* **WORK INSTRUCTIONS**: Copy the entries word for word from their start up to and including the line with "export const myFeature". Leave the pictures out of your answer.

>> Begin

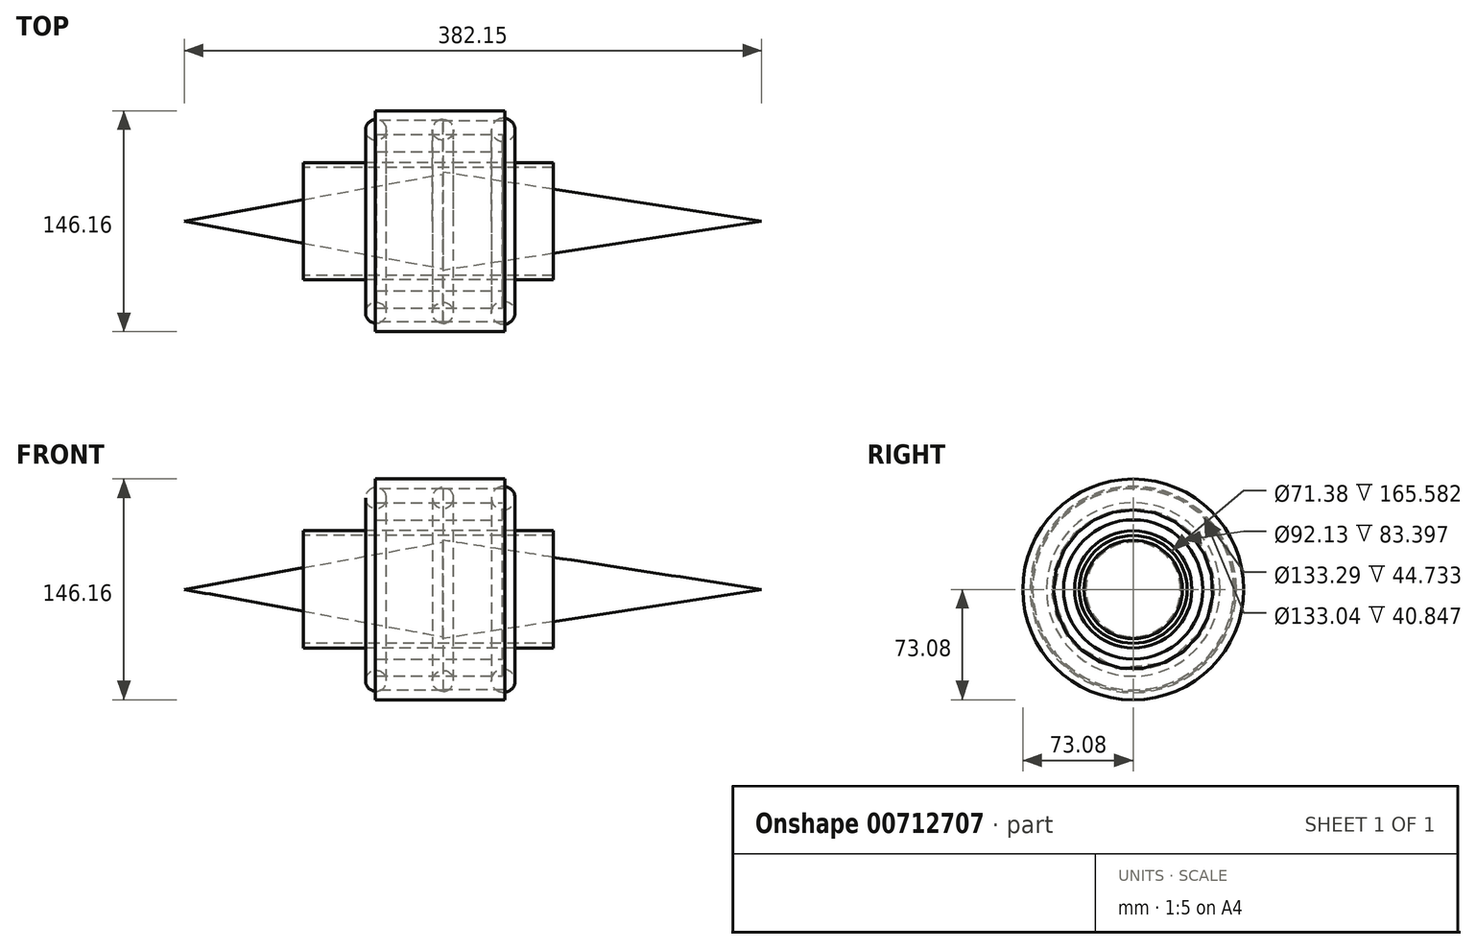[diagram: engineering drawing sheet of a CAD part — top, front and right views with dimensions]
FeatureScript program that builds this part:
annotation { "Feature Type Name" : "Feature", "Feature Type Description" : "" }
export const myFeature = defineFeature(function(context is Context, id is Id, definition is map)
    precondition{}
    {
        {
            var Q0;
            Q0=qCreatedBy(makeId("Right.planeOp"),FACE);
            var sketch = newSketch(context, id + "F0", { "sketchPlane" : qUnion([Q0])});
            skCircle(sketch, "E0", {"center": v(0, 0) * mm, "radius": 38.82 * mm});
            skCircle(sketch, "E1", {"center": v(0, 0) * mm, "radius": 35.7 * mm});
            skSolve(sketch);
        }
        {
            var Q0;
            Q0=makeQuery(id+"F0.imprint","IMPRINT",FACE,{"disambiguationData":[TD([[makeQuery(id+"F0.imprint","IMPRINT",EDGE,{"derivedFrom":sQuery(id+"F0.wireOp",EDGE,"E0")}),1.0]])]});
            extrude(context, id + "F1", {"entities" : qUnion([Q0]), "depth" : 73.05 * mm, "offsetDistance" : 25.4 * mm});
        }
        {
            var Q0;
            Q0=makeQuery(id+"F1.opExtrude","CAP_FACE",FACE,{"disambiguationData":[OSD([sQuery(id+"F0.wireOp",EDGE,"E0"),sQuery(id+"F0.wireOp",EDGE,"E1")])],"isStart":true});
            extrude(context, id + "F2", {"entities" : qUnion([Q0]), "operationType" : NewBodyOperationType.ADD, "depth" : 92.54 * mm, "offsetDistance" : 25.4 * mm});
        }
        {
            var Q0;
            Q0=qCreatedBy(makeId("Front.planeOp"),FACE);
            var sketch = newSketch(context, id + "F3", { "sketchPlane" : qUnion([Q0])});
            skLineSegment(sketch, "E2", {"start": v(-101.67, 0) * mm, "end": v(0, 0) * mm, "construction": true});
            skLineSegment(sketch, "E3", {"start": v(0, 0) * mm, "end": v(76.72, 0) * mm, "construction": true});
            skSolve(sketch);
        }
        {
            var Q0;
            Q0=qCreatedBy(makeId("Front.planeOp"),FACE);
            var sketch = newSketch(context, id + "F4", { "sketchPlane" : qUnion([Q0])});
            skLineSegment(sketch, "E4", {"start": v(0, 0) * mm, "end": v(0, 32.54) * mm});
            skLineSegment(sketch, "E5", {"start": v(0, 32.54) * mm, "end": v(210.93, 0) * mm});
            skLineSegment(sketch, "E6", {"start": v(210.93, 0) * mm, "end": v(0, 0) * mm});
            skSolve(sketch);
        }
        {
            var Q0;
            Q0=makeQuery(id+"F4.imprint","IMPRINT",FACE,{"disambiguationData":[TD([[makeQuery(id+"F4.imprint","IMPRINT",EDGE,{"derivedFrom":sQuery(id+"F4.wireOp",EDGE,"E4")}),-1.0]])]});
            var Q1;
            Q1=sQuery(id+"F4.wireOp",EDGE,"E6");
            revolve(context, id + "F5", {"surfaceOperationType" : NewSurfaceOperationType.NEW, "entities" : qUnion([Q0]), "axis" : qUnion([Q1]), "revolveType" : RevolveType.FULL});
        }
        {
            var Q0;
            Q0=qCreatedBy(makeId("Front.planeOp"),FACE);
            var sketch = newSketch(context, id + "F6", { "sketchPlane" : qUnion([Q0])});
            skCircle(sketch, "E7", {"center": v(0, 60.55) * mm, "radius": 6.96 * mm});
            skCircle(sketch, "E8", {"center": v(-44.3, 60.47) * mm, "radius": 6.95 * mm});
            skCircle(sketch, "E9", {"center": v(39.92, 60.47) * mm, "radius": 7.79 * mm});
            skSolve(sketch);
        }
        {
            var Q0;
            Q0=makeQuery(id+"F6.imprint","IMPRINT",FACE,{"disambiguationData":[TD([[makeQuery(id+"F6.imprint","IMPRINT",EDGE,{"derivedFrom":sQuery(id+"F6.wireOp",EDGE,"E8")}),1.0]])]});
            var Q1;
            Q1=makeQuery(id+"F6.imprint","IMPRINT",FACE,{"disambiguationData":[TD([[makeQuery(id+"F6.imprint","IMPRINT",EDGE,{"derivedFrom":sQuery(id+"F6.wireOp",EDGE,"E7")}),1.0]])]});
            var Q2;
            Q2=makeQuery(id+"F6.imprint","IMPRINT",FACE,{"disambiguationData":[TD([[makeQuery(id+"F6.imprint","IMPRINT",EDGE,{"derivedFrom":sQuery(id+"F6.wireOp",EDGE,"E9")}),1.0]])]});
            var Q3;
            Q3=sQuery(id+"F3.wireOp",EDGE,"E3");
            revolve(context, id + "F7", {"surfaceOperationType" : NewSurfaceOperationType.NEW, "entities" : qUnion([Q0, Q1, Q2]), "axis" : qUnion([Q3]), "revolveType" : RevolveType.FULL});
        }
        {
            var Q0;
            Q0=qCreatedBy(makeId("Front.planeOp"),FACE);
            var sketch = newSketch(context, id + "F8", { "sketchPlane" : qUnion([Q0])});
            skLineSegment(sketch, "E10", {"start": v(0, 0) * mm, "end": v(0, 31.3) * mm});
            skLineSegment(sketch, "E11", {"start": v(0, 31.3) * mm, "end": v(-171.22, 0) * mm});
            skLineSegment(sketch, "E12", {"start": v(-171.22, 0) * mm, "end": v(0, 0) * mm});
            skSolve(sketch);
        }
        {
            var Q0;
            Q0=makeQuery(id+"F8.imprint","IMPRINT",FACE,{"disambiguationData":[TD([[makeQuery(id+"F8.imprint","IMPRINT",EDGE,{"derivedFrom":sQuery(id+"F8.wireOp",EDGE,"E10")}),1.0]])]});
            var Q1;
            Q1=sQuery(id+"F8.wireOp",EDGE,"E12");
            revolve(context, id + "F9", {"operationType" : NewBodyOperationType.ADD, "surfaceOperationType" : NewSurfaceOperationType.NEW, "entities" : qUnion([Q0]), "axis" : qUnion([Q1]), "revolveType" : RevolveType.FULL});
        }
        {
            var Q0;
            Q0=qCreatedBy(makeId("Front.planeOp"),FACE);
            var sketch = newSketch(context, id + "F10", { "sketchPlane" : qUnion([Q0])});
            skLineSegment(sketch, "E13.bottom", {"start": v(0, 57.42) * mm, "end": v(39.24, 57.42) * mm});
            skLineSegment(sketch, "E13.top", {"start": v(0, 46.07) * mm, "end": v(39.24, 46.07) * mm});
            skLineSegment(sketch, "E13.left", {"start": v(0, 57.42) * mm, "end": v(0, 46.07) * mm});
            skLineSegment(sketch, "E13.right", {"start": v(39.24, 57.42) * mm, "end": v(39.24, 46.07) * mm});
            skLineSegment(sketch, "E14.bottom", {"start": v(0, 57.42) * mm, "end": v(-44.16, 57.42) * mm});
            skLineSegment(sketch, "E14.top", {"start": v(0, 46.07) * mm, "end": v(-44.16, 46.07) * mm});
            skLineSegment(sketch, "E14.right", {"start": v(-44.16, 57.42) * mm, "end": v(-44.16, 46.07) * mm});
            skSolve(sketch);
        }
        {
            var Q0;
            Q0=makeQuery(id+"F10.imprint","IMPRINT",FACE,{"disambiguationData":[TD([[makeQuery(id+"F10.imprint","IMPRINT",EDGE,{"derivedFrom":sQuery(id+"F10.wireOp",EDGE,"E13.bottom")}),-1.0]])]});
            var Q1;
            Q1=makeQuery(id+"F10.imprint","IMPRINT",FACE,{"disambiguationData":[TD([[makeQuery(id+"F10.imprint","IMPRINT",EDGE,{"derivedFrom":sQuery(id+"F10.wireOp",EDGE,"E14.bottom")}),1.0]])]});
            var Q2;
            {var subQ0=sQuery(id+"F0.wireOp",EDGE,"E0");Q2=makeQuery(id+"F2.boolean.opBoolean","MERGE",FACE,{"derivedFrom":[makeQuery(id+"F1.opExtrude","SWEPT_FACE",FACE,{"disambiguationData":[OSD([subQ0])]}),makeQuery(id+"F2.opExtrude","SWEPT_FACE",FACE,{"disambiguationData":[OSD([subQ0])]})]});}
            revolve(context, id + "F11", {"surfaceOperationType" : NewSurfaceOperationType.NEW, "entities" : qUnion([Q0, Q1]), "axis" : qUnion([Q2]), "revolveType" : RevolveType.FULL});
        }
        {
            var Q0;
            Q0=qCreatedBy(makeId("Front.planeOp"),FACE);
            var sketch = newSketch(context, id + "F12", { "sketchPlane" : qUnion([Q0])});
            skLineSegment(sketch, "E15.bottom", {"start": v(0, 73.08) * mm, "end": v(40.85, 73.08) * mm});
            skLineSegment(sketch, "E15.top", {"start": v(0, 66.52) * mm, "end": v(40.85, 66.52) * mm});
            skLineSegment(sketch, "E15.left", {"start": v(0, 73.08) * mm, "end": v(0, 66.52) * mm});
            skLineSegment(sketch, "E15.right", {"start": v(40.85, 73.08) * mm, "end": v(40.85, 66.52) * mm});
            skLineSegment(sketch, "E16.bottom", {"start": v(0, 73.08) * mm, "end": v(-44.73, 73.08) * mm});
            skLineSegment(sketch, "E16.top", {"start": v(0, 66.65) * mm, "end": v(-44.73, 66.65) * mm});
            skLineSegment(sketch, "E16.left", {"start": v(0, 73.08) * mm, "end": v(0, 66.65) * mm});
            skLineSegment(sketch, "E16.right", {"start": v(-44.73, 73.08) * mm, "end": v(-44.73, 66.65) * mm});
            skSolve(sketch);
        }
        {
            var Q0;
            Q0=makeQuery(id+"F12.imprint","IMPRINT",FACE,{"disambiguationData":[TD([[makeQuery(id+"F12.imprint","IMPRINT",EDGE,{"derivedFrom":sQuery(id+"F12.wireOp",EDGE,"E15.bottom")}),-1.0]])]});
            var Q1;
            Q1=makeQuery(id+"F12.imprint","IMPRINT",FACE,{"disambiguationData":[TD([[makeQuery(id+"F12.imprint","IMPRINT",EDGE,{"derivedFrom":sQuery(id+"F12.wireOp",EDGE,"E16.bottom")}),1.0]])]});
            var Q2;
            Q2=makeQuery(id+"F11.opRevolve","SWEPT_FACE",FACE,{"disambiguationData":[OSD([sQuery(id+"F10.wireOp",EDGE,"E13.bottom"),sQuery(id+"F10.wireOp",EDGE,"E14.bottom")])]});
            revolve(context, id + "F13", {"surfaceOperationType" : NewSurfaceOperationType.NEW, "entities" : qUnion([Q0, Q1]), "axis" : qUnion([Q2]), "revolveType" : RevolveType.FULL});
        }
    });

>> End

* **REPLY TO THE TASK**:
[diagram: engineering drawing sheet of a CAD part — top, front and right views with dimensions]
FeatureScript program that builds this part:
annotation { "Feature Type Name" : "Feature", "Feature Type Description" : "" }
export const myFeature = defineFeature(function(context is Context, id is Id, definition is map)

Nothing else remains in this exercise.